On the arrival at the home of Ames' parents. Beth gets an early shock. The family butler is none other than her Uncle Harry. They both dissemble. Further complications arise over the sudden arrival of the Duke of Castor Royal and his wife. Uncle Harry recognizes in the latter his own divorced wife, and he discovers that the bogus duke is his cousin.

Beth is caught kissing Uncle Harry by one of the servants. They lock up this servant and make a prisoner of the bogus duke. Two detectives, who are seeking evidence in connection with the various parties concerned, take a hand in matters. Dick Irving, a former lover of Beth, is trying to help her in the midst of these difficulties. He falls into the large Roman pool and the butler later follows suit.
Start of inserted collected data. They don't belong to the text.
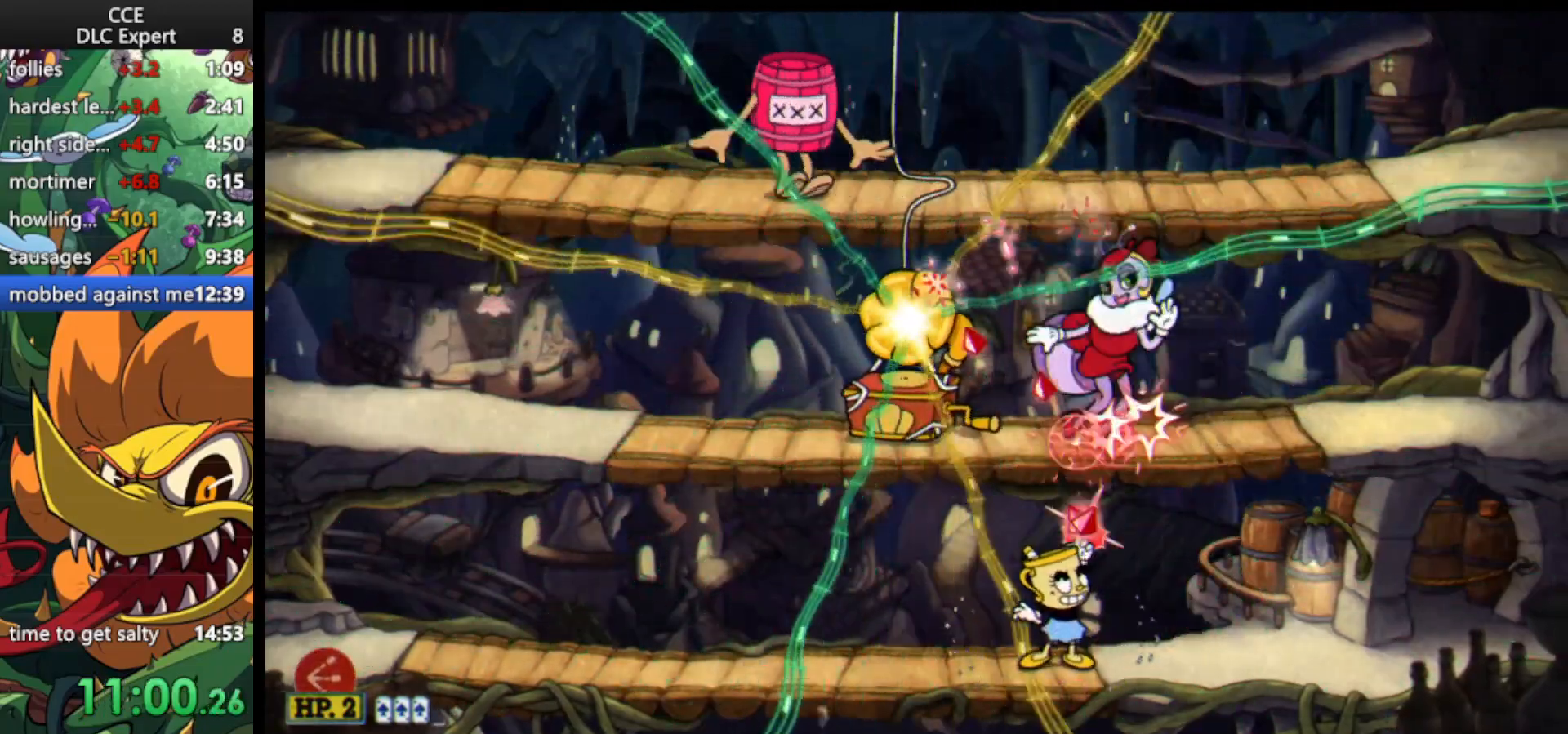
{"keys": ["shoot"], "events": [[33, "weapon", "down"], [100, "weapon", "up"], [167, "right", "down"], [333, "right", "up"], [333, "up", "up"]]}
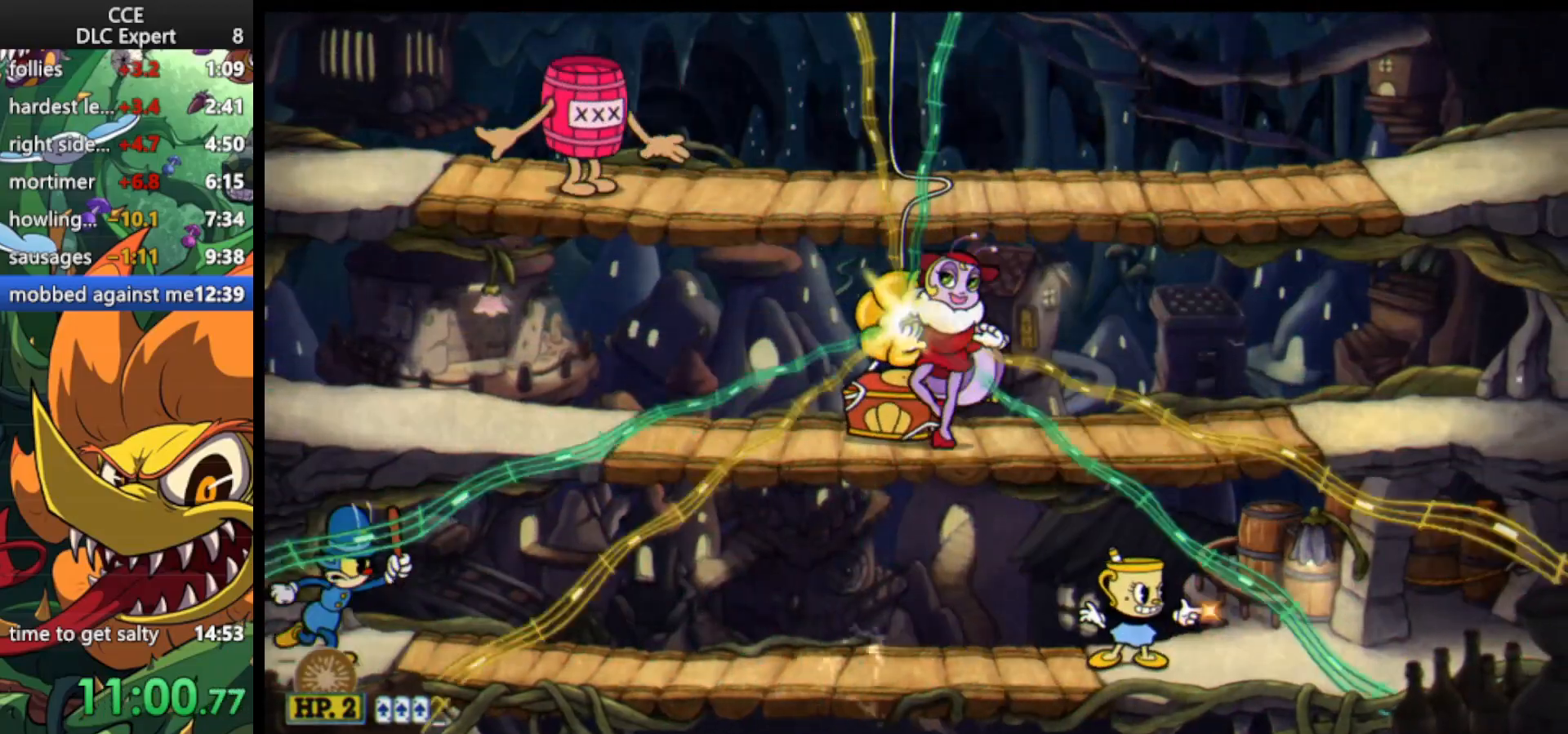
{"keys": ["right", "shoot"], "events": [[33, "jump", "down"], [33, "right", "down"], [333, "jump", "up"]]}
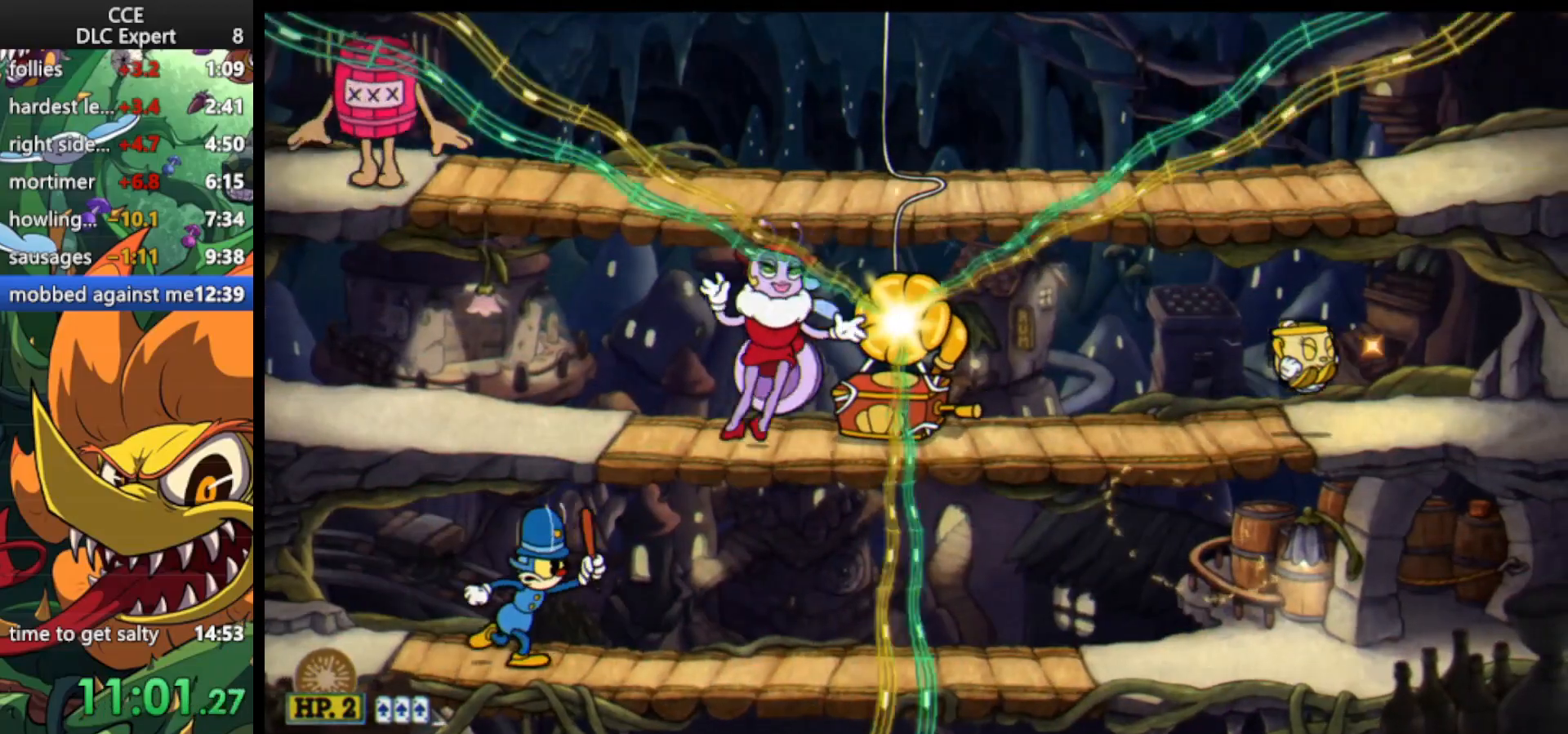
{"keys": ["jump", "left", "shoot"], "events": [[67, "left", "down"], [67, "right", "up"], [300, "left", "up"], [333, "shoot", "up"], [433, "shoot", "down"], [467, "jump", "down"], [467, "left", "down"]]}
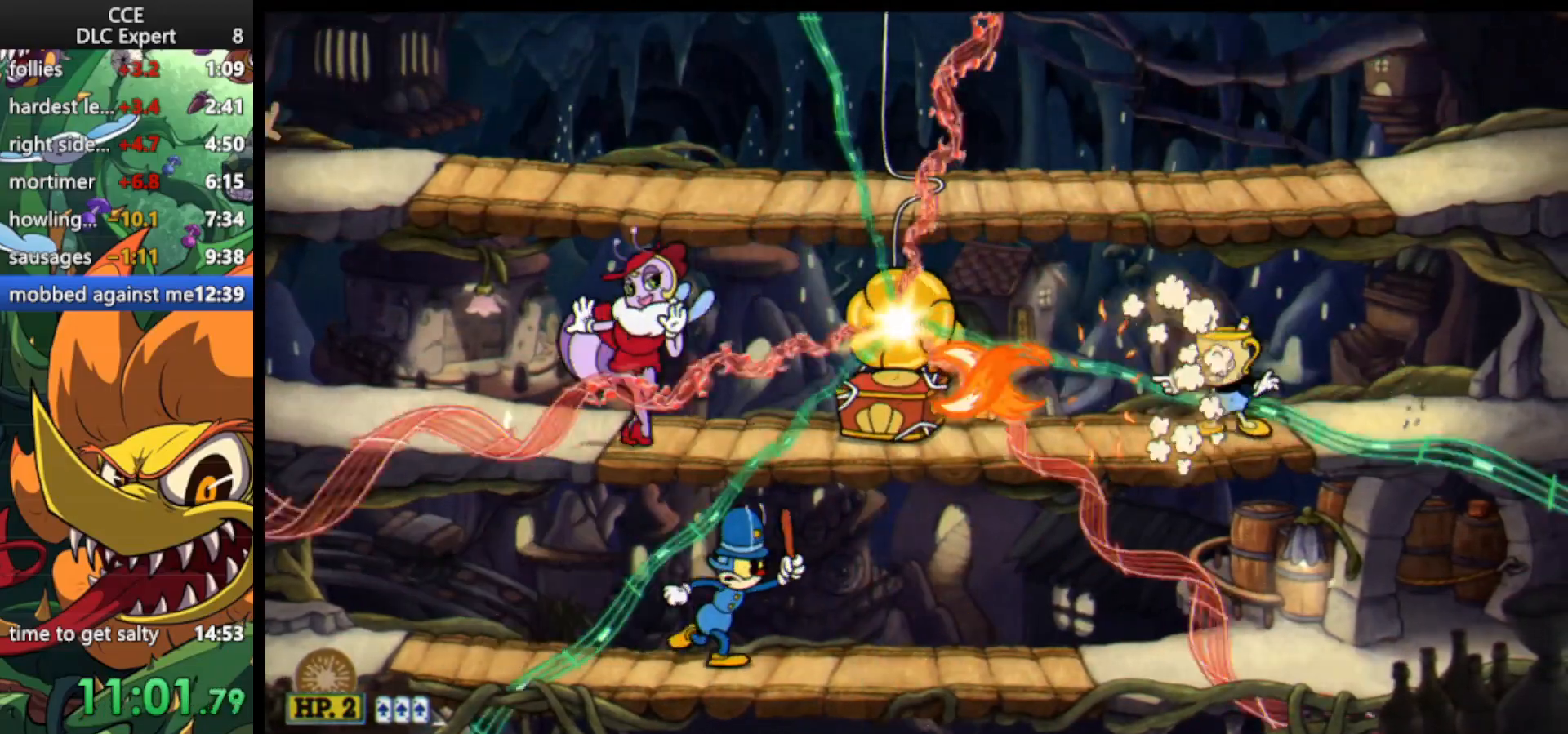
{"keys": ["left", "shoot"], "events": [[133, "jump", "up"], [200, "jump", "down"], [433, "jump", "up"]]}
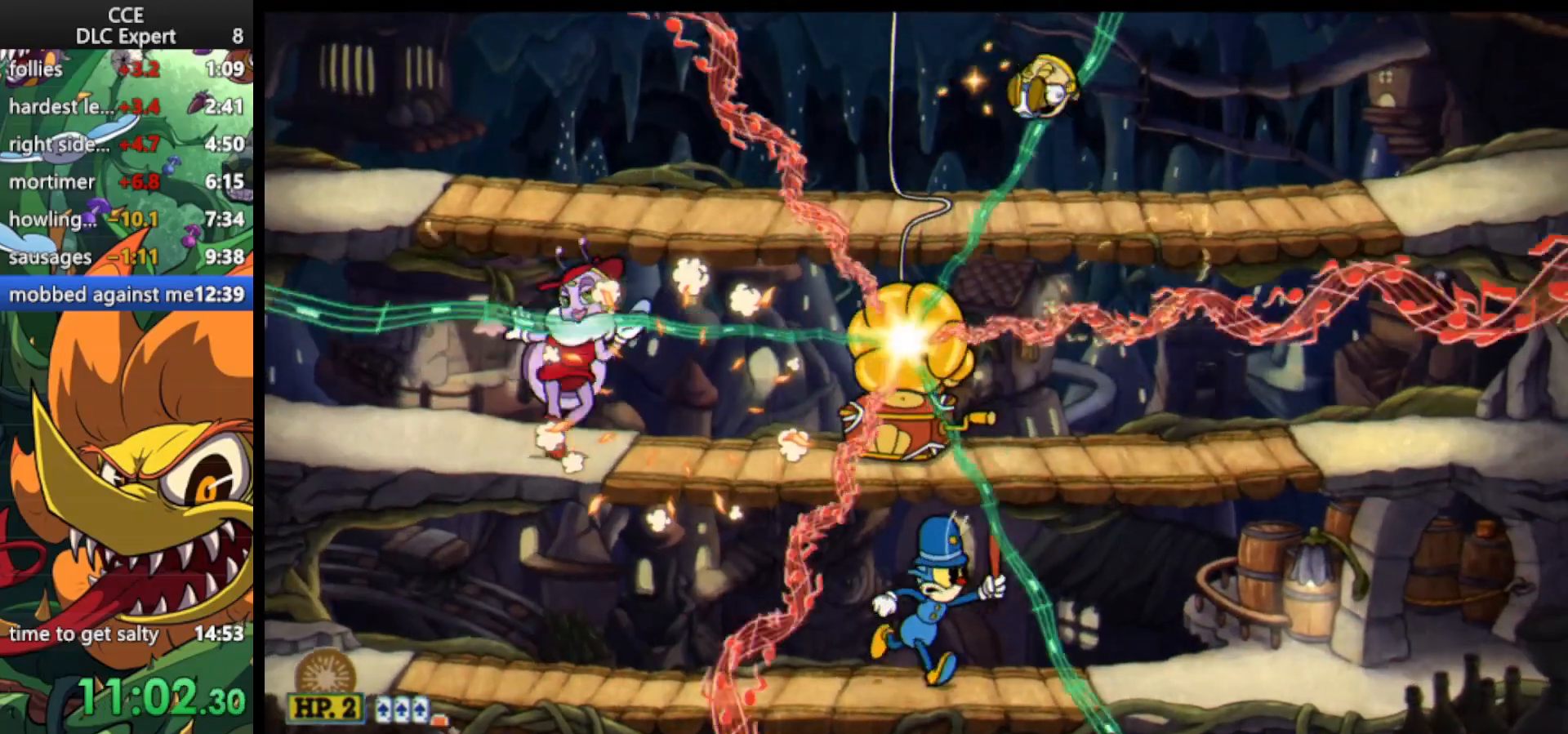
{"keys": ["left", "shoot"], "events": []}
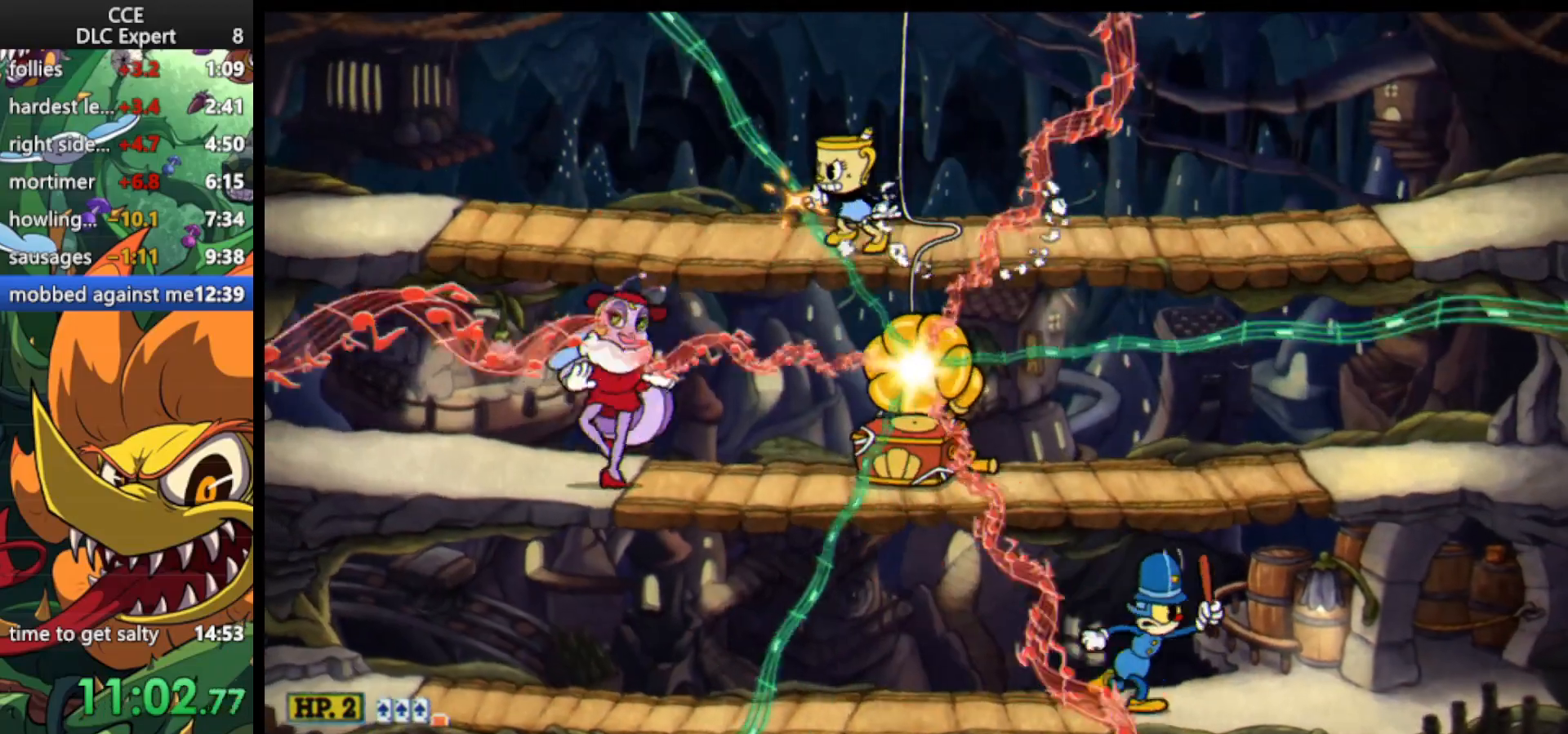
{"keys": ["left", "shoot"], "events": [[200, "down", "down"], [233, "left", "up"], [233, "lock", "down"], [300, "shoot", "up"], [333, "down", "up"], [333, "left", "down"], [333, "shoot", "down"], [433, "lock", "up"]]}
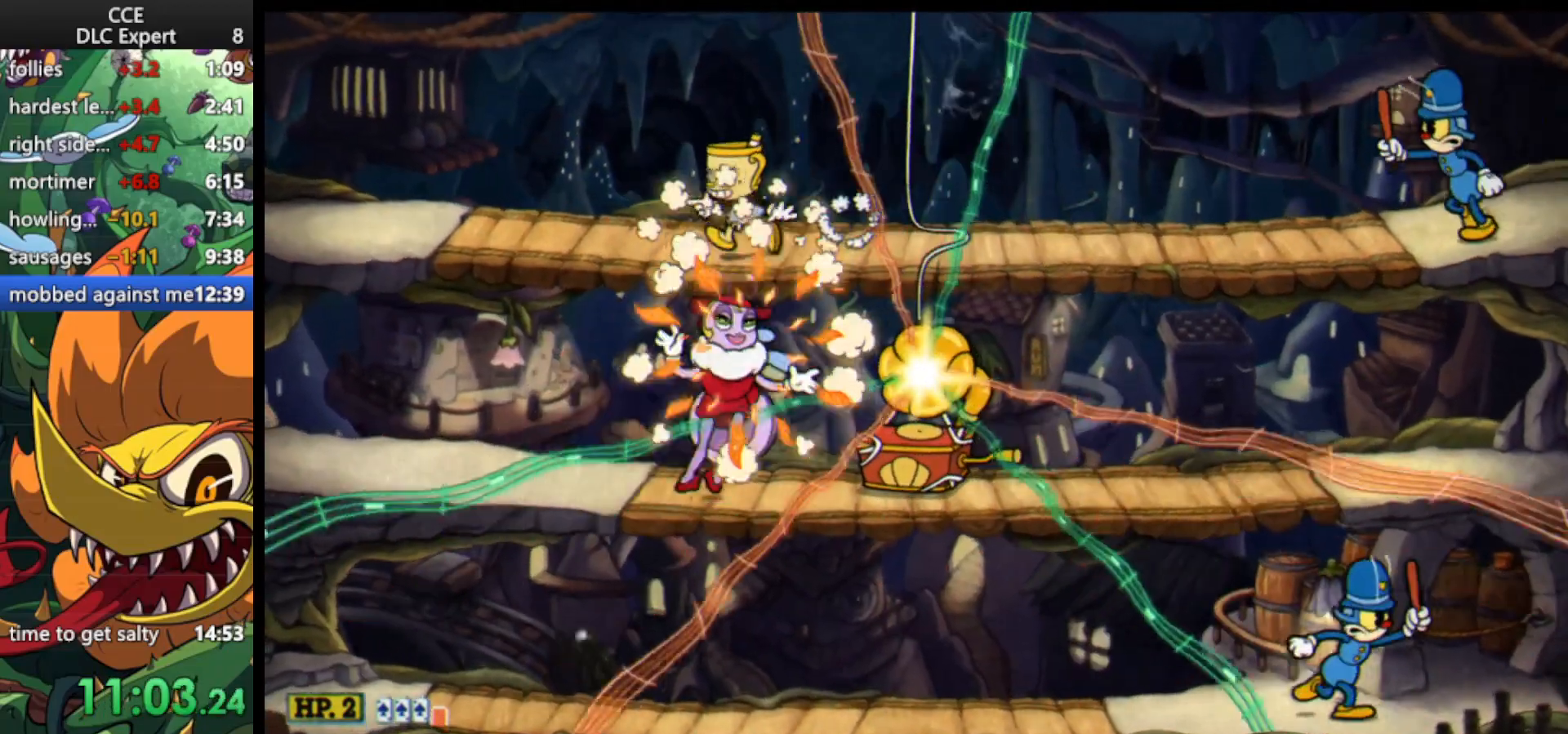
{"keys": ["down", "jump", "right", "shoot"], "events": [[33, "down", "down"], [67, "jump", "down"], [267, "jump", "up"], [400, "left", "up"], [500, "jump", "down"], [500, "right", "down"]]}
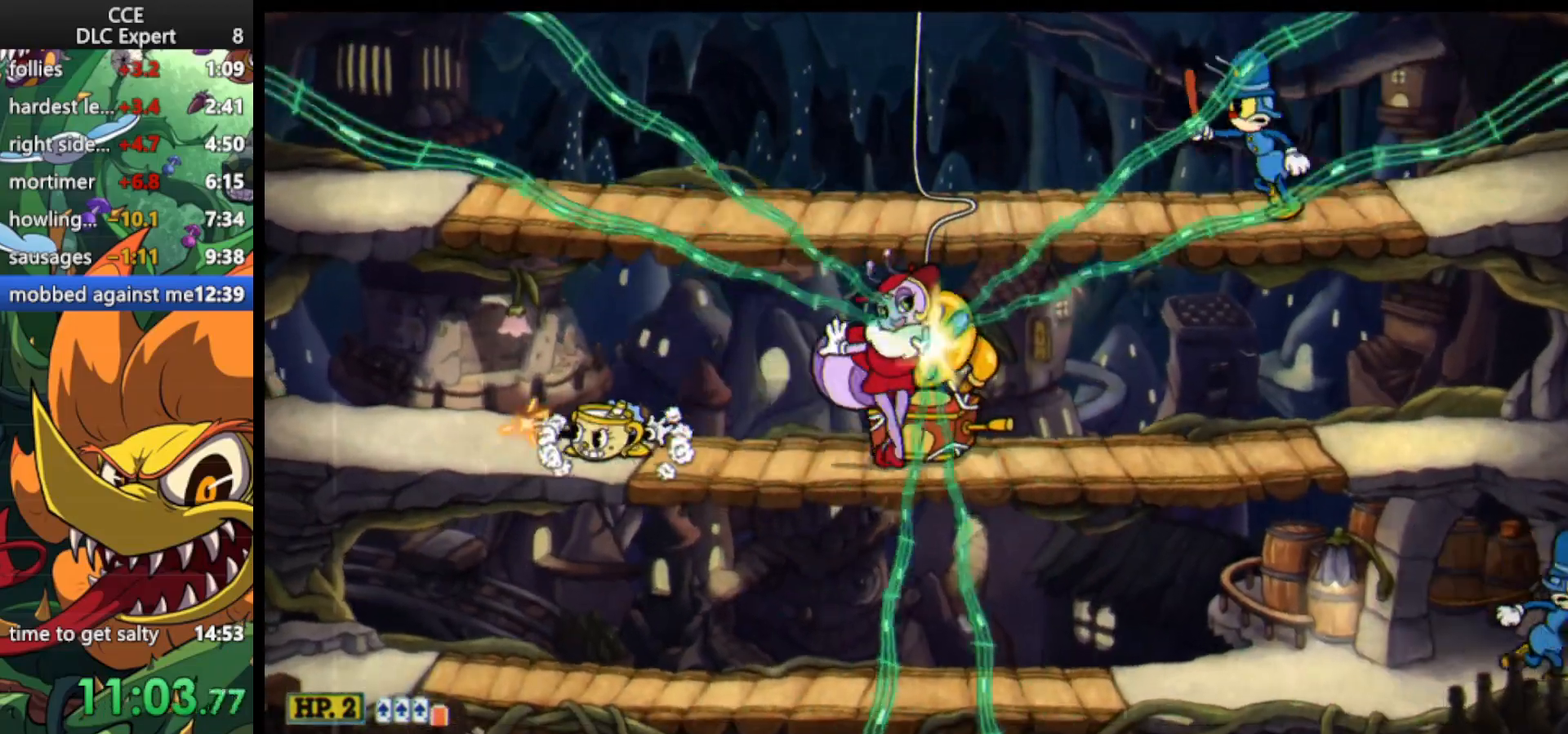
{"keys": ["right", "shoot"], "events": [[100, "jump", "up"], [233, "down", "up"]]}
When explanations finally occur, it develops that Uncle Harry is really the Duke of Castor Royal and that the title was falsely assumed by his cousin, who thought him dead

==Cast==
- Eileen Percy as Beth Rupert
- Herbert Heyes as Kingdom Ames
- Philo McCullough as Dick Irving
- Jack La Reno as K. Ames
- Rose Dione as Mrs. K. Ames
- Harry Dunkinson as Butler
- Bertram Johns as Duke of Downcastle
- Herschel Mayall as Lord Landsmere
- Sylvia Ashton as Mrs. Jane Horton-Kemp
- Earl Crain as Mr. Scanlon

==Reception==
A contemporary review in The Moving Picture World was negative, claiming that the film lacked suspense and humor. A review in the Fresno Morning Republican was more positive, calling it "a farce that will cause you to hold your ribs to keep them from splitting".